| name | root-cause-tracing |
| description | Systematic root cause analysis for debugging errors. Use when an error appears, something breaks unexpectedly, or you need to trace a problem back to its source. Prevents panic-driven debugging. |
Root Cause Tracing
The Core Principle
Trace backward through the call chain until you find the original trigger, then fix at the source.
Do NOT fix symptoms. Find the root cause.
The Protocol
1. STOP
When an error occurs:
- Do not make changes yet
- Do not guess at fixes
- Do not deploy anything
2. READ
Read the error carefully:
- What is the actual error message?
- Where does it occur (file, line, function)?
- What is the stack trace showing?
3. TRACE BACKWARD
Ask these questions in order:
1. What function threw the error?
2. What called that function?
3. What provided the bad input?
4. What changed since this last worked?
The answer is usually in step 4.
4. CHECK THE DIFF
# What changed recently?
git diff
# What changed in a specific file?
git diff path/to/file.py
# What changed since last known good state?
git log --oneline -10
git diff <commit>
5. ISOLATE
Once you identify the likely cause:
- Make ONE change to test your hypothesis
- Test locally before any deployment
- Verify the fix addresses the root cause, not just the symptom
Decision Flow
Error Appears
│
▼
Can you trace backward through the stack?
│
├── YES → Trace to original trigger
│ │
│ ▼
│ Fix at the source
│
└── NO (dead end) → Fix at symptom point
│
▼
Add defense-in-depth
Common Root Cause Patterns
Configuration Changes
Symptom: "Connection refused" / "Authentication failed"

MATERIAL SUPPLIED:
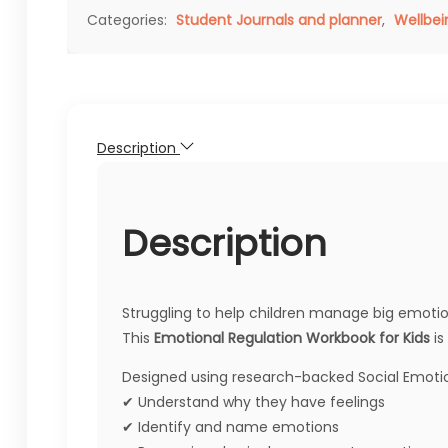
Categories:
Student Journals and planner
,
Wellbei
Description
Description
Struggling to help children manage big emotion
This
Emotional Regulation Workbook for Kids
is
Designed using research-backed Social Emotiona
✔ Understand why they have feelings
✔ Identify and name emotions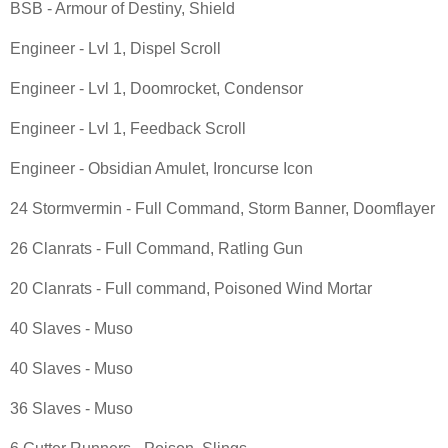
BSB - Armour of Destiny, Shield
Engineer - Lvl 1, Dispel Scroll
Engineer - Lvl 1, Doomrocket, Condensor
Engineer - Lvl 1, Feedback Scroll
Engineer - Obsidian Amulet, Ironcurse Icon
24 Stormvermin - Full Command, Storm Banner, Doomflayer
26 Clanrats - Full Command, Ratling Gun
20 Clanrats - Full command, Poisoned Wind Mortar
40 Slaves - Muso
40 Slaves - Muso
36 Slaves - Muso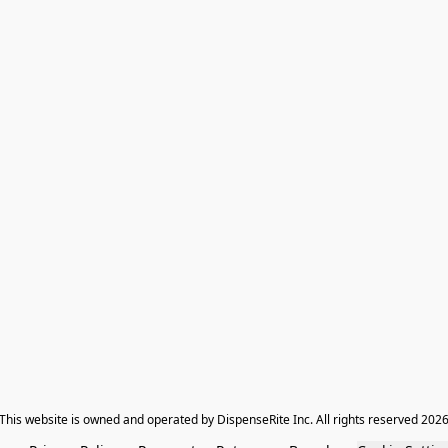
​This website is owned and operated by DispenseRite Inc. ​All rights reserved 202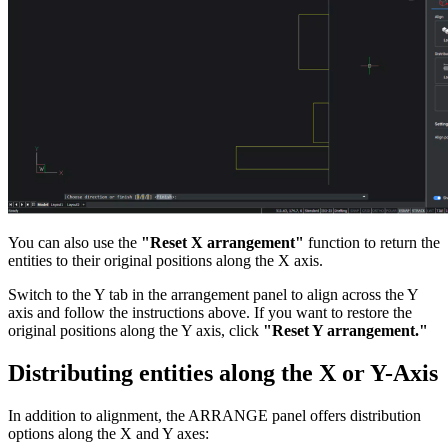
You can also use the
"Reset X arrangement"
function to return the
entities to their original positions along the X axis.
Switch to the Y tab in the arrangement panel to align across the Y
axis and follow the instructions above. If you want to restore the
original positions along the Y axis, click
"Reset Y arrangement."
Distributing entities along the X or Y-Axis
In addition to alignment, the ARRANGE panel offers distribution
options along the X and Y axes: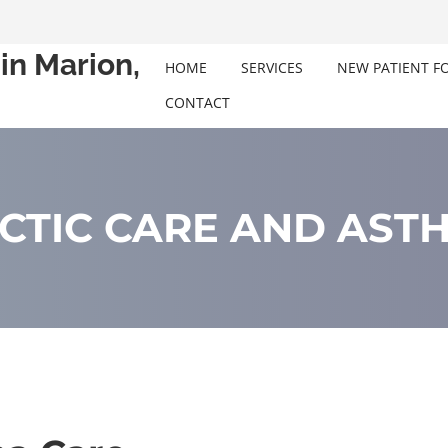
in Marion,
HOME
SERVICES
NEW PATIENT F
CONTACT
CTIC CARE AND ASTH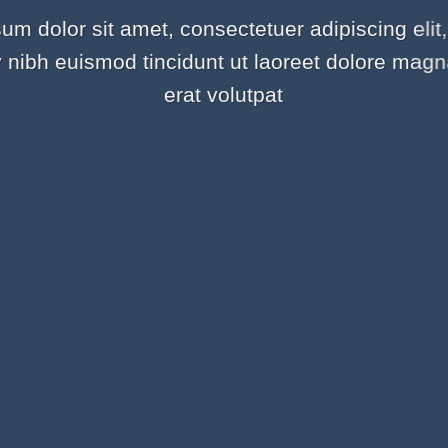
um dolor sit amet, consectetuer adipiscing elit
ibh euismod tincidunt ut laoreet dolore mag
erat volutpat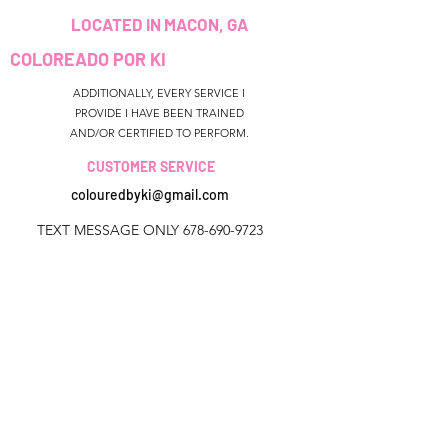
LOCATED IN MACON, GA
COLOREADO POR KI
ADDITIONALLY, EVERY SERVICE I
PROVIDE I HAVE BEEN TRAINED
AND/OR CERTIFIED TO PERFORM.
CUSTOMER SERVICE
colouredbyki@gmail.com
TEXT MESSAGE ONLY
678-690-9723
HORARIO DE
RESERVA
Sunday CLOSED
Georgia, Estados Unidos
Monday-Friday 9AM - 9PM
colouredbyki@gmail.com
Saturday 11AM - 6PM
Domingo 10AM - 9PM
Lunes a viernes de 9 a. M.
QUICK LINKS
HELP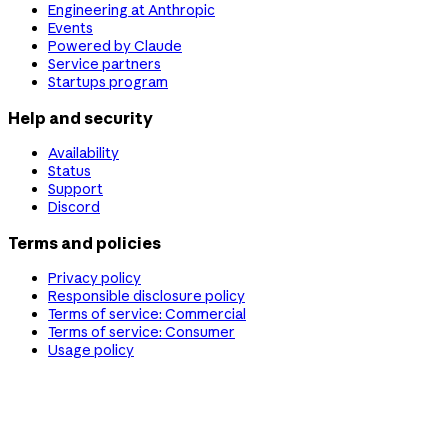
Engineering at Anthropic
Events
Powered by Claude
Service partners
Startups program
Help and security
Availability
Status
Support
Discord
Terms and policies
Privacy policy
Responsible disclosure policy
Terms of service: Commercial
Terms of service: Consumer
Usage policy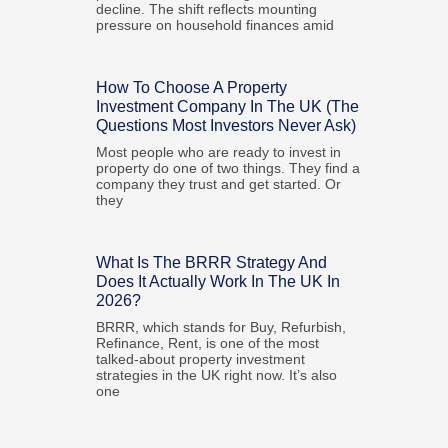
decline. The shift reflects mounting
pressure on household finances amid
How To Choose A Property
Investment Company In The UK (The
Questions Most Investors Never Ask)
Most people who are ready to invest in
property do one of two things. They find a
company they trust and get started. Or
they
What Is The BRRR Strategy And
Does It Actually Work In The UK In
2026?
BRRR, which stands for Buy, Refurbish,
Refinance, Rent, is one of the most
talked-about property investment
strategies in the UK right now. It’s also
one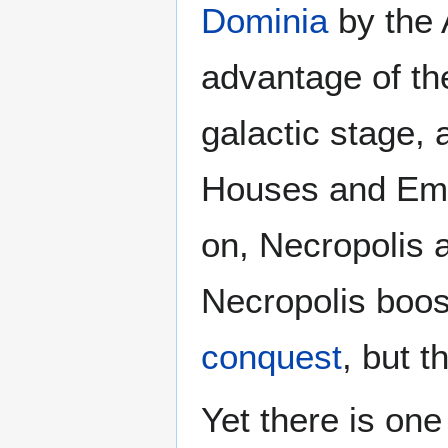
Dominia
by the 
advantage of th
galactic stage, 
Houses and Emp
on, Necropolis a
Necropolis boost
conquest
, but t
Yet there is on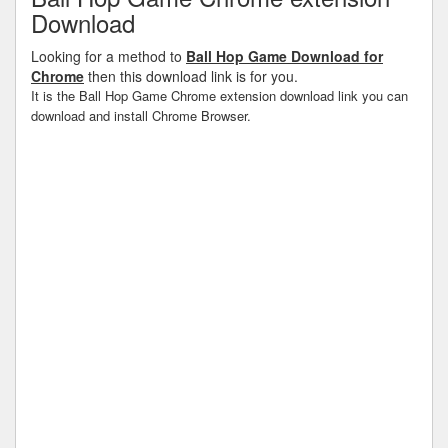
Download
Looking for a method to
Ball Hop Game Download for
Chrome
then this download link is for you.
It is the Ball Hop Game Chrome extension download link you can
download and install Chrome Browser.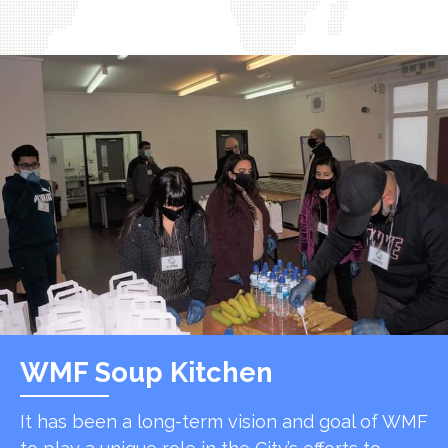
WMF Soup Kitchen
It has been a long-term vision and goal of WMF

ASSIGNMENT 1: In the root cause tracing guide, what should you do when you cannot trace backward through the stack?
ASSIGNMENT 2: Reproduce word for word the part of the root cause tracing guide that opens with the words containing "3. TRACE BACKWARD" and closes with "What changed recently?".
ASSIGNMENT 3: Resume the root cause tracing guide after its final line, following the format of its earlier sections.

EXERCISE OUTPUT 1: Fix at the symptom point, then add defense-in-depth.

EXERCISE OUTPUT 2:
3. TRACE BACKWARD
Ask these questions in order:
1. What function threw the error?
2. What called that function?
3. What provided the bad input?
4. What changed since this last worked?
The answer is usually in step 4.
4. CHECK THE DIFF
# What changed recently?

EXERCISE OUTPUT 3:
Trace: Check git diff for config file changes
Example: Removing env_file=".env" from pydantic settings breaks all credential loading
Import Order / Dependencies
Symptom: "Module not found" / "Attribute error" Trace: Check what imports changed, circular dependencies
Environment Differences
Symptom: "Works locally, fails in production" Trace: Compare env vars, check secrets, verify ports
Data Shape Changes
Symptom: "KeyError" / "TypeError" Trace: Check if API response format changed, verify source data
Instrumentation (When Tracing Fails)
If you can't trace manually, add logging:
import traceback
try:
result = suspicious_function()
except Exception as e:
print(f"Error: {e}")
print(f"Traceback:\n{traceback.format_exc()}")
raise
The Anti-Patterns (Don't Do These)
Panic Debugging
Making rapid changes without understanding the problem. Result: Multiple new bugs, production spam, lost time.
Symptom Fixing
Adding try/except around errors without understanding why they occur. Result: Hidden bugs that resurface worse later.
Conflation
Assuming two errors are related when they're not. Result: "Fixing" one thing breaks another.
Sunk Cost Fallacy
"I'm so close, one more fix will do it." Result: 45 minutes of failed deployments.
SignalRoom-Specific Traces
Database Connection Errors
"password authentication failed"
│
▼
Check SUPABASE_DB_USER format
│
▼
Must be: postgres.{project_ref} (not just "postgres")
│
▼
Check port: 6543 for pooler, 5432 for direct
Temporal Activity Failures
"Activity failed: <error>"
│
▼
Check activity logs (fly logs or make logs-worker)
│
▼
Look at activity input in Temporal UI
│
▼
Run the underlying function locally to reproduce
Pipeline Load Failures
"Pipeline execution failed at step=sync"
│
▼
Check _dlt_loads table for partial loads
│
▼
Check source data format (API changed?)
│
▼
Run pipeline locally with --dry-run
Remember
"What was working before, and what did I change?"
The answer is always in the git diff.